## Instruction
Retype the text lines from the listing below word for word, leaving out the pictures.
Records supplied below:
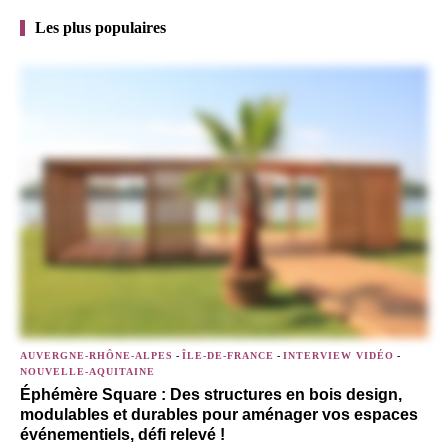
Les plus populaires
AUVERGNE-RHÔNE-ALPES
-
ÎLE-DE-FRANCE
-
INTERVIEW VIDÉO
-
NOUVELLE-AQUITAINE
Éphémère Square : Des structures en bois design,
modulables et durables pour aménager vos espaces
événementiels, défi relevé !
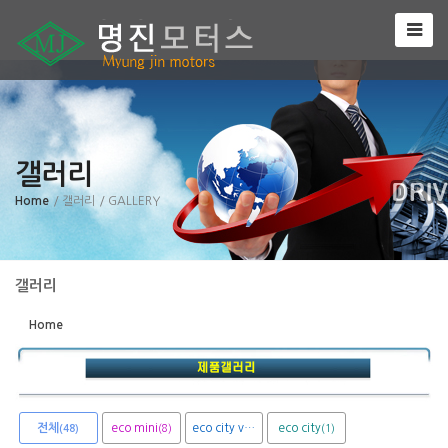
Sketchbook5, 스케치북5
갤러리
Sketchbook5, 스케치북5
Home
/ 갤러리
/ GALLERY
갤러리
Home
전체
eco mini
eco city van
eco city
(8)
(1)
(1)
(48)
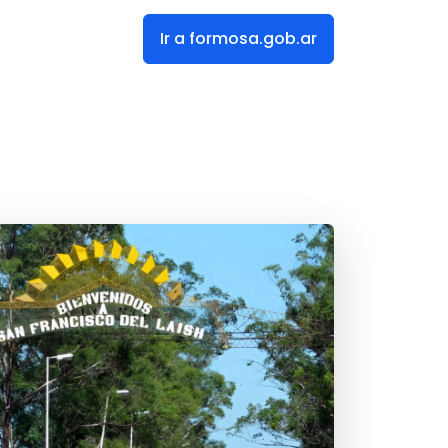
Ir a formosa.gob.ar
End of Records supplied.
## Solution for this problem
Les plus populaires
AUVERGNE-RHÔNE-ALPES
-
ÎLE-DE-FRANCE
-
INTERVIEW VIDÉO
-
NOUVELLE-AQUITAINE
Éphémère Square : Des structures en bois design,
modulables et durables pour aménager vos espaces
événementiels, défi relevé !
Sketchbook5, 스케치북5
갤러리
Sketchbook5, 스케치북5
Home
/ 갤러리
/ GALLERY
갤러리
Home
전체
eco mini
eco city van
eco city
(8)
(1)
(1)
(48)
Ir a formosa.gob.ar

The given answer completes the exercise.